▸ Data to use
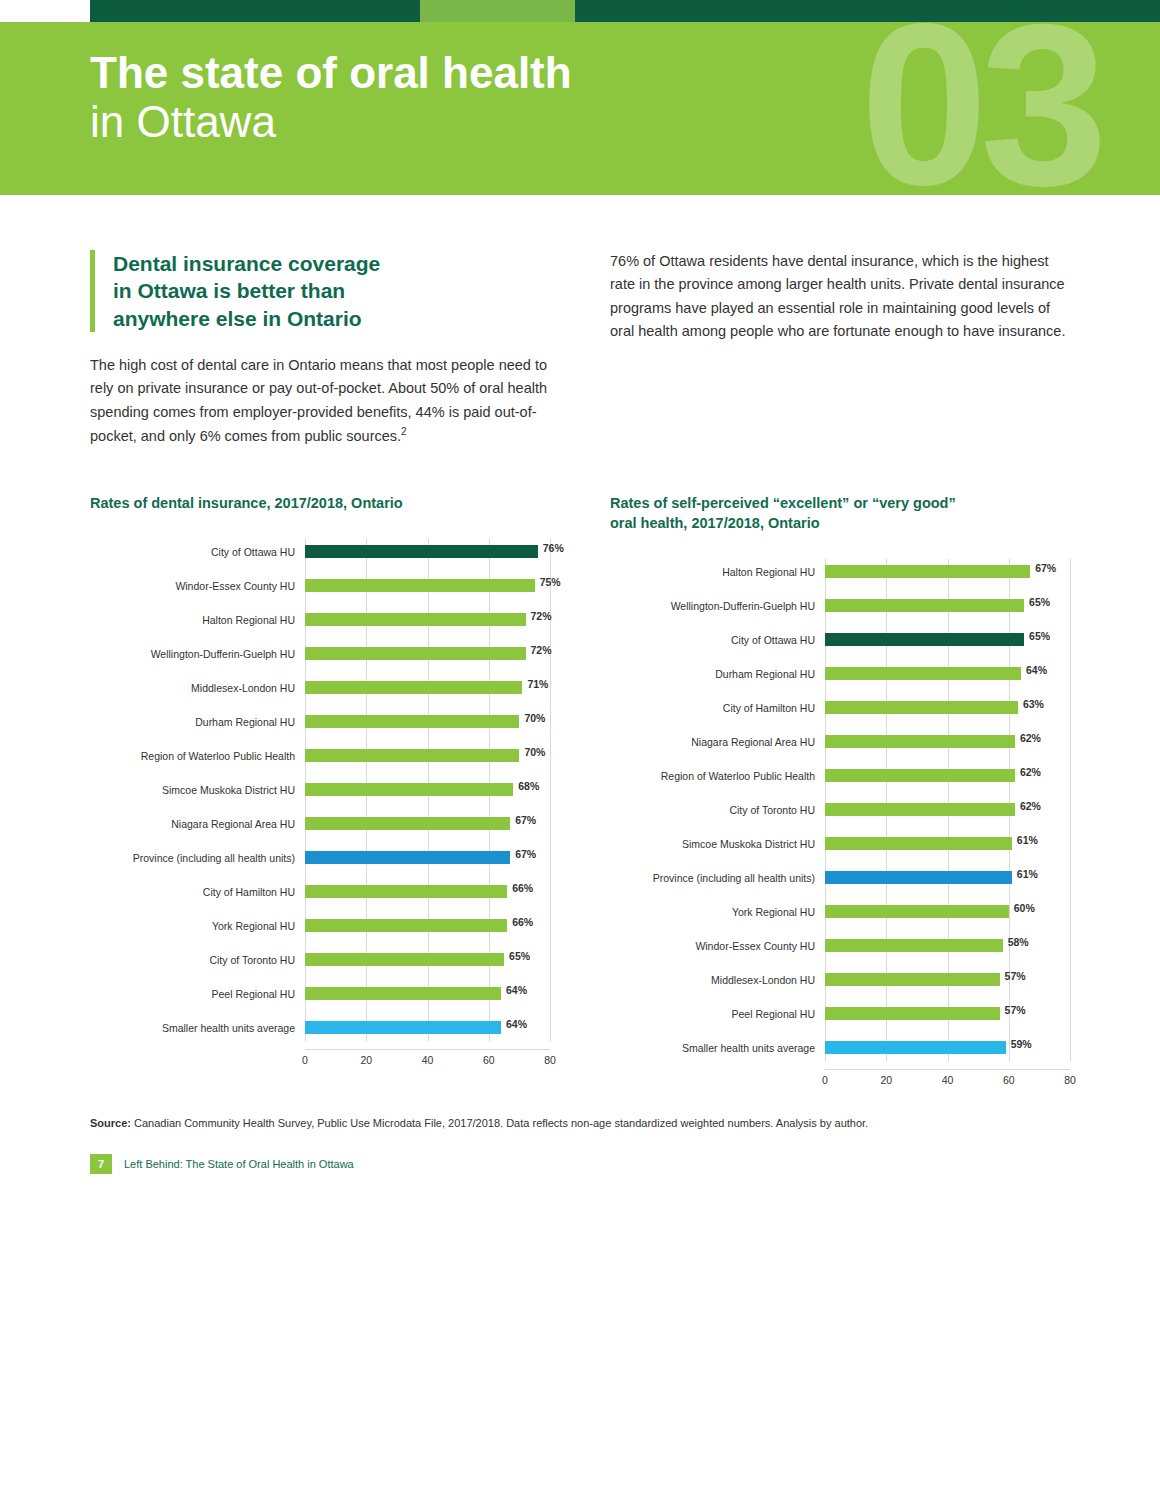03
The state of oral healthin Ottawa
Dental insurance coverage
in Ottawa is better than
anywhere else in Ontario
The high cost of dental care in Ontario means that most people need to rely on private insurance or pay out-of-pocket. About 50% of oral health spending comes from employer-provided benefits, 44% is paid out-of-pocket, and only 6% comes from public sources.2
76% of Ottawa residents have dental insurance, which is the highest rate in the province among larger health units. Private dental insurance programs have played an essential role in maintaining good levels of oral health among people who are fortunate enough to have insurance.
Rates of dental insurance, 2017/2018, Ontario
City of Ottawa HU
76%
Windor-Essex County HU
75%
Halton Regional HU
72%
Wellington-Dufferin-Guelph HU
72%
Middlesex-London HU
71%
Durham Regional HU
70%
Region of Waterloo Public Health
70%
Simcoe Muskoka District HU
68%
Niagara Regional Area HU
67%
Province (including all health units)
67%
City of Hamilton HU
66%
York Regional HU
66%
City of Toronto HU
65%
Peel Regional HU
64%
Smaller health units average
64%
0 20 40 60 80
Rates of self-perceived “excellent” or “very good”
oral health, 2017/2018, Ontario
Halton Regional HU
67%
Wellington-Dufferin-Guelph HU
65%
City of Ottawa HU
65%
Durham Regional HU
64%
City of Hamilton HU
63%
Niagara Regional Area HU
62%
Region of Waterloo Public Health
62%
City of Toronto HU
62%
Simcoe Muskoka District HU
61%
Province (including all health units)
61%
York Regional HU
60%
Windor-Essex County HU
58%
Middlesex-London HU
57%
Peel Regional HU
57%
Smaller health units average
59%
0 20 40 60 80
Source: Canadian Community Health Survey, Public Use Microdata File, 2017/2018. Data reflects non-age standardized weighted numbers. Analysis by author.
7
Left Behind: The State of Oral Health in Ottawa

* * *

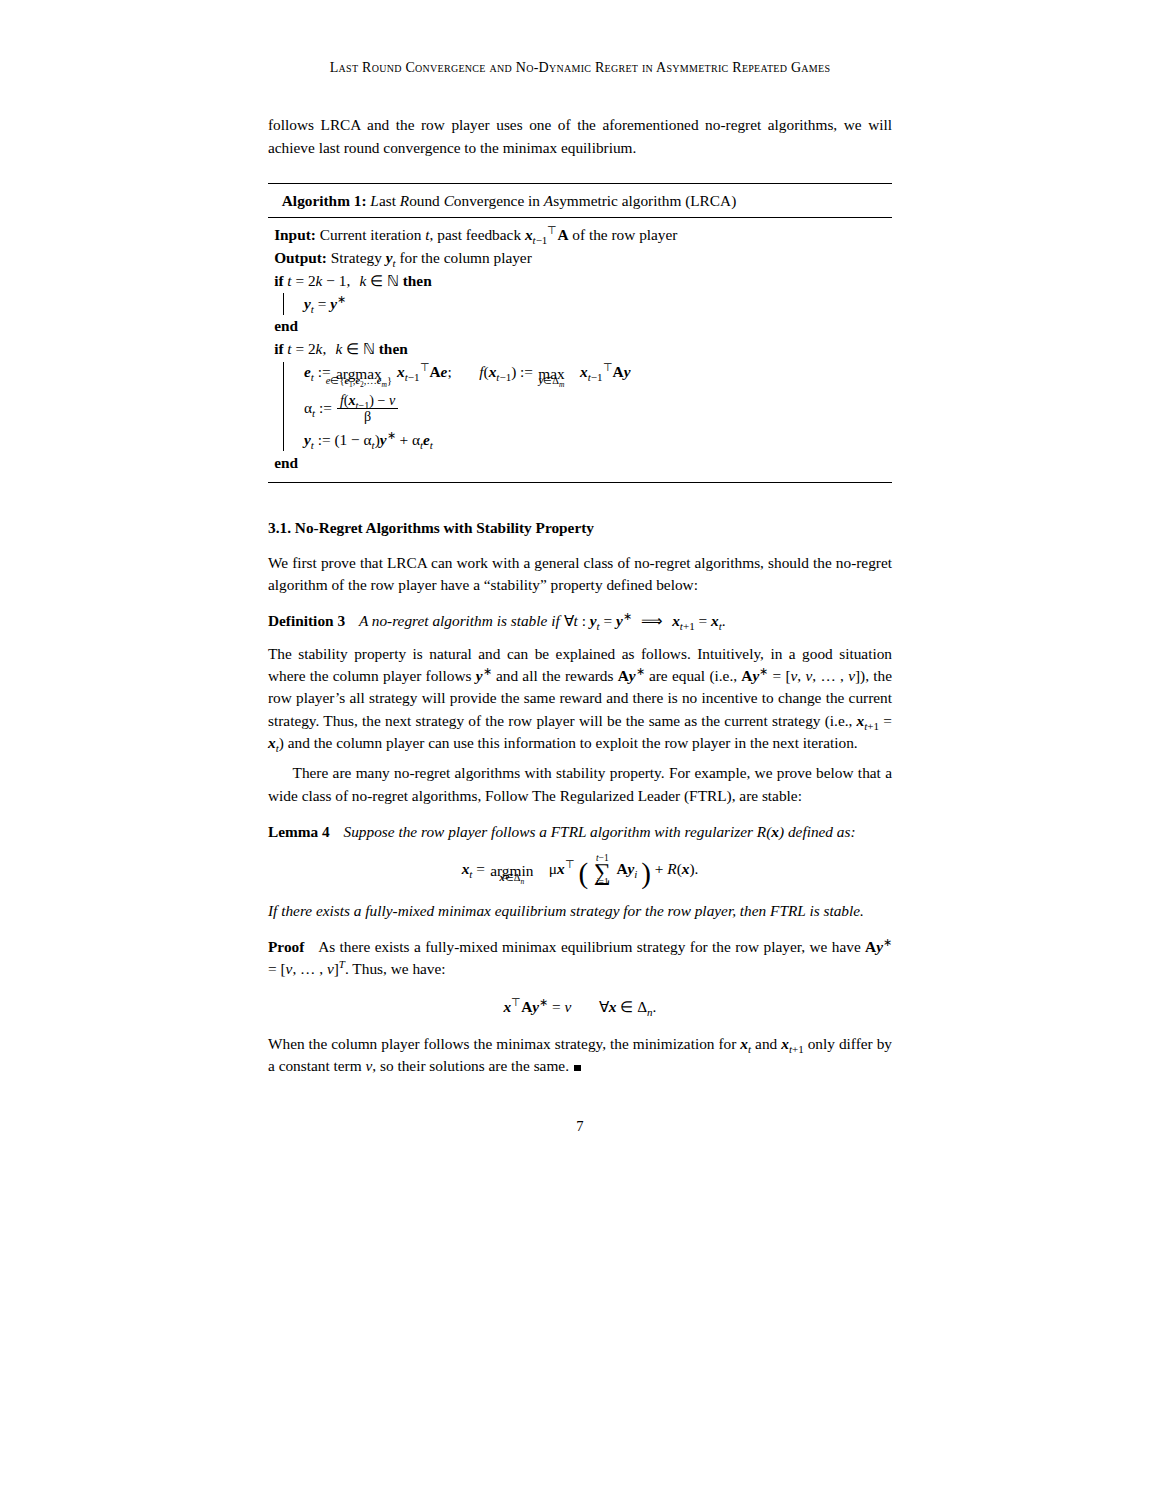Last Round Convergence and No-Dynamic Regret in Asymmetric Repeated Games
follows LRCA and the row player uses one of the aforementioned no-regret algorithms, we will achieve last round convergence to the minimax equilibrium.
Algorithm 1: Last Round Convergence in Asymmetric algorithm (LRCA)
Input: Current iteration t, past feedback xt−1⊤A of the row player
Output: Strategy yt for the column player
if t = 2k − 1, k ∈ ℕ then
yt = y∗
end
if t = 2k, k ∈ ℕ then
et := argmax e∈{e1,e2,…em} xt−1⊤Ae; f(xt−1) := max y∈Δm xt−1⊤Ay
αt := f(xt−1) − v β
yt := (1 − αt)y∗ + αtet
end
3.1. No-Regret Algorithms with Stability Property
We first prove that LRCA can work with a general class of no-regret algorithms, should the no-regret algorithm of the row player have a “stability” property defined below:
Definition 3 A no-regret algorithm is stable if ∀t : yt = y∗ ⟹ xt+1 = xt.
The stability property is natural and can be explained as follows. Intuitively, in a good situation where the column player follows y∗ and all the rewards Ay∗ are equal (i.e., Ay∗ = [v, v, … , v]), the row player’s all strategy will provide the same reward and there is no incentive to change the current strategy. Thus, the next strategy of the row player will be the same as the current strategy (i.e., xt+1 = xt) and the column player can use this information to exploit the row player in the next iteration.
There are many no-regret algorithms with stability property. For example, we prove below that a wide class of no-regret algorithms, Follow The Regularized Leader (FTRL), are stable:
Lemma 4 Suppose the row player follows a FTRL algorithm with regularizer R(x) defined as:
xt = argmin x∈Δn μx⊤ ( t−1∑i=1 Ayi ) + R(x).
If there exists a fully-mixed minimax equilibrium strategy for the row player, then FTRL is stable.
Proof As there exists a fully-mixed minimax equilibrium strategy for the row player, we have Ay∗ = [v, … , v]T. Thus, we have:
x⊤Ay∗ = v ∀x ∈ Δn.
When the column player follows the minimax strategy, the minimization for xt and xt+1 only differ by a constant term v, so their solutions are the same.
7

--

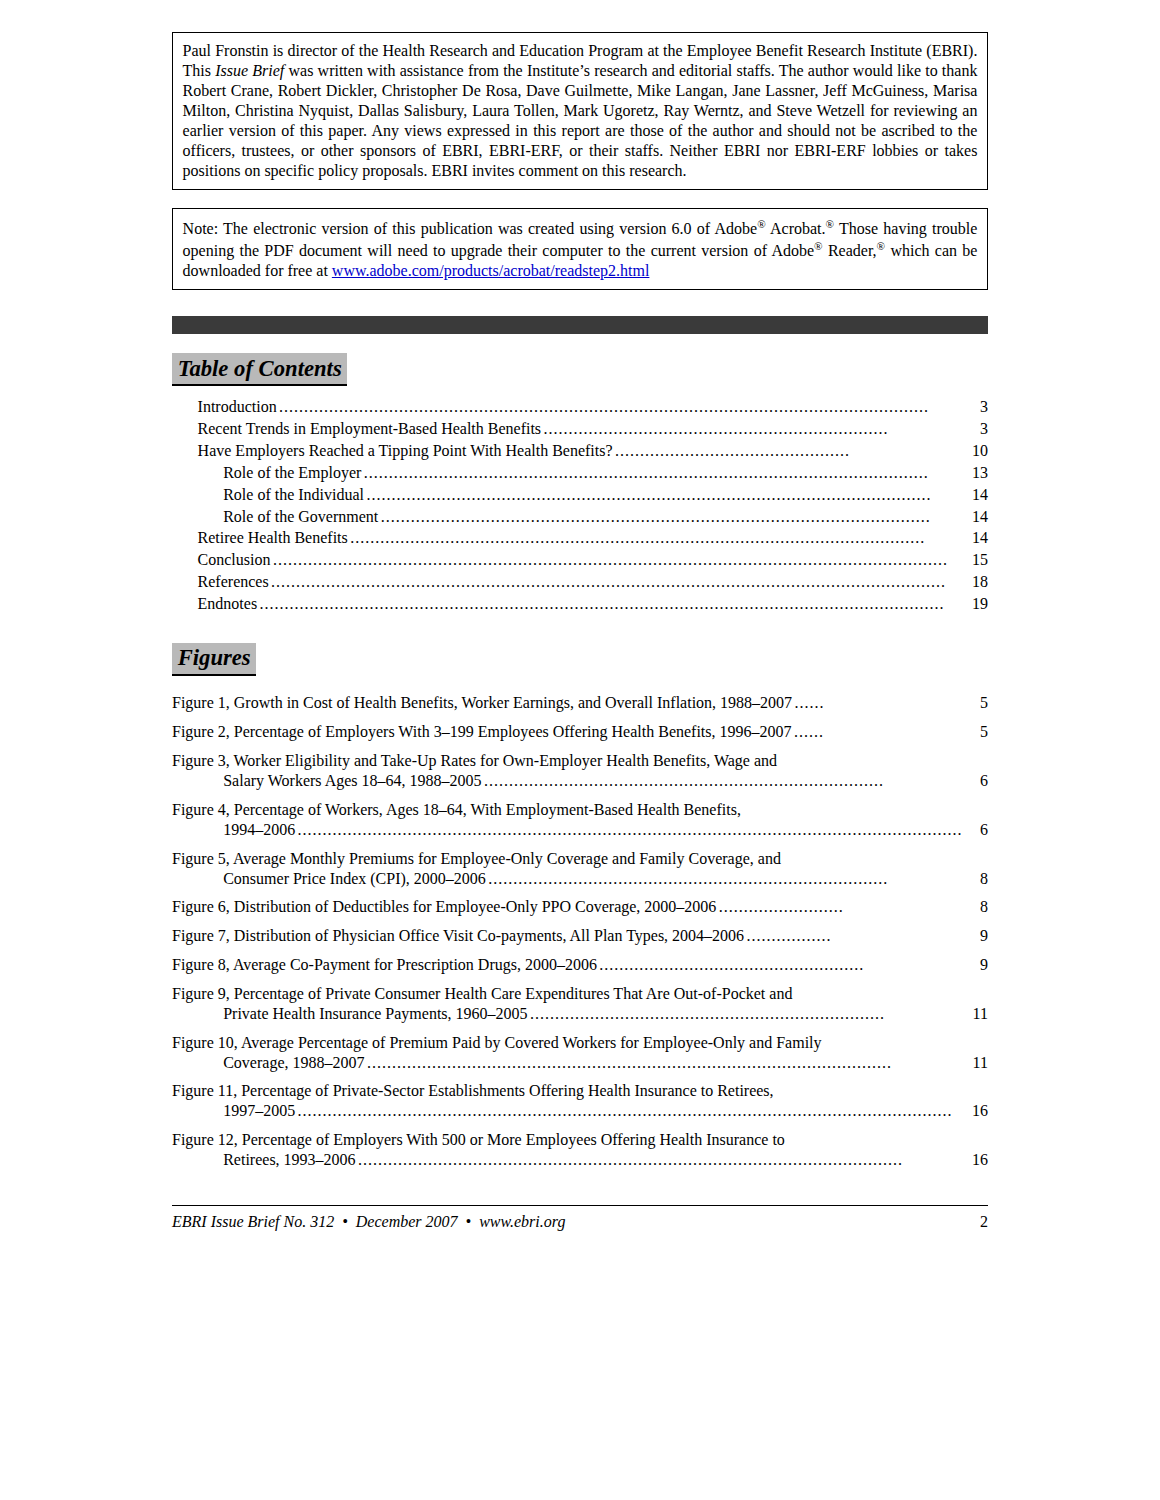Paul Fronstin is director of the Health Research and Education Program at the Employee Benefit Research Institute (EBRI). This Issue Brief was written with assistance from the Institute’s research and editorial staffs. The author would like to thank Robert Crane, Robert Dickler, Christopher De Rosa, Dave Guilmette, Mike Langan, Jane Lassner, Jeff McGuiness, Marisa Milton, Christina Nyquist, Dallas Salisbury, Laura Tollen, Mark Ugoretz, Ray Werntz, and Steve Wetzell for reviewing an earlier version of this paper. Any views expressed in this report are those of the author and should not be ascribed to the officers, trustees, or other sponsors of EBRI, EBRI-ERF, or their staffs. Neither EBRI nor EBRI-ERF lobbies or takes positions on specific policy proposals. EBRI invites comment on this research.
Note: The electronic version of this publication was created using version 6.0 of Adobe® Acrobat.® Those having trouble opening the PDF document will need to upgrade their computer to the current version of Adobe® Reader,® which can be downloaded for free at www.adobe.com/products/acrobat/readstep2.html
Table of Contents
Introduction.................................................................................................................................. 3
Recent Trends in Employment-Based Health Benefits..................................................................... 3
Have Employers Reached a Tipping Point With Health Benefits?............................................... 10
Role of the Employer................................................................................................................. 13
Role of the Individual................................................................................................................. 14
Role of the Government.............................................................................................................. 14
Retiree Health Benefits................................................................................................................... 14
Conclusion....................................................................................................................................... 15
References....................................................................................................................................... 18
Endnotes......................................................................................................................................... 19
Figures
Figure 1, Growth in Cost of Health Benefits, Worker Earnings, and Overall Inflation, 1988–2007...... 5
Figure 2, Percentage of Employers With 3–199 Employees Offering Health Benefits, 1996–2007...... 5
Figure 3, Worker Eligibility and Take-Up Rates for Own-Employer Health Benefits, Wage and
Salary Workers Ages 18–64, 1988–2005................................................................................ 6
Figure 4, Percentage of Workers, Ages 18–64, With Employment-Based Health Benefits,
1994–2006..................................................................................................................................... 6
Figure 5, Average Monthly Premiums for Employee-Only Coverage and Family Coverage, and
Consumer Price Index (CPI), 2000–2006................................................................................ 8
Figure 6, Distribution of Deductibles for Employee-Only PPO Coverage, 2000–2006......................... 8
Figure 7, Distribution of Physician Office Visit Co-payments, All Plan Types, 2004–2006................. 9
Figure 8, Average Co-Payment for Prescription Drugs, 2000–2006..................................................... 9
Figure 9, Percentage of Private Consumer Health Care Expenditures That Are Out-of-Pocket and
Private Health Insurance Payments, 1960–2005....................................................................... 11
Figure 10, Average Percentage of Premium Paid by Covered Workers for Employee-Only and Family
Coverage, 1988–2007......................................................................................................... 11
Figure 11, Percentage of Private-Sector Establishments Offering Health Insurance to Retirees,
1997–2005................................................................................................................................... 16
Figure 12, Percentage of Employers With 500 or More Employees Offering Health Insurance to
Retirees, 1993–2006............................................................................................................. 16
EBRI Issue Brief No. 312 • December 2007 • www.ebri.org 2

▸ Problem description
Using the entries above, give back exactly the line containing "if t = 2k − 1, k ∈ ℕ then", the line containing "x⊤Ay∗ = v ∀x ∈ Δn.", and every line between them, and nothing else.

▸ Solution
if t = 2k − 1, k ∈ ℕ then
yt = y∗
end
if t = 2k, k ∈ ℕ then
et := argmax e∈{e1,e2,…em} xt−1⊤Ae; f(xt−1) := max y∈Δm xt−1⊤Ay
αt := f(xt−1) − v β
yt := (1 − αt)y∗ + αtet
end
3.1. No-Regret Algorithms with Stability Property
We first prove that LRCA can work with a general class of no-regret algorithms, should the no-regret algorithm of the row player have a “stability” property defined below:
Definition 3 A no-regret algorithm is stable if ∀t : yt = y∗ ⟹ xt+1 = xt.
The stability property is natural and can be explained as follows. Intuitively, in a good situation where the column player follows y∗ and all the rewards Ay∗ are equal (i.e., Ay∗ = [v, v, … , v]), the row player’s all strategy will provide the same reward and there is no incentive to change the current strategy. Thus, the next strategy of the row player will be the same as the current strategy (i.e., xt+1 = xt) and the column player can use this information to exploit the row player in the next iteration.
There are many no-regret algorithms with stability property. For example, we prove below that a wide class of no-regret algorithms, Follow The Regularized Leader (FTRL), are stable:
Lemma 4 Suppose the row player follows a FTRL algorithm with regularizer R(x) defined as:
xt = argmin x∈Δn μx⊤ ( t−1∑i=1 Ayi ) + R(x).
If there exists a fully-mixed minimax equilibrium strategy for the row player, then FTRL is stable.
Proof As there exists a fully-mixed minimax equilibrium strategy for the row player, we have Ay∗ = [v, … , v]T. Thus, we have:
x⊤Ay∗ = v ∀x ∈ Δn.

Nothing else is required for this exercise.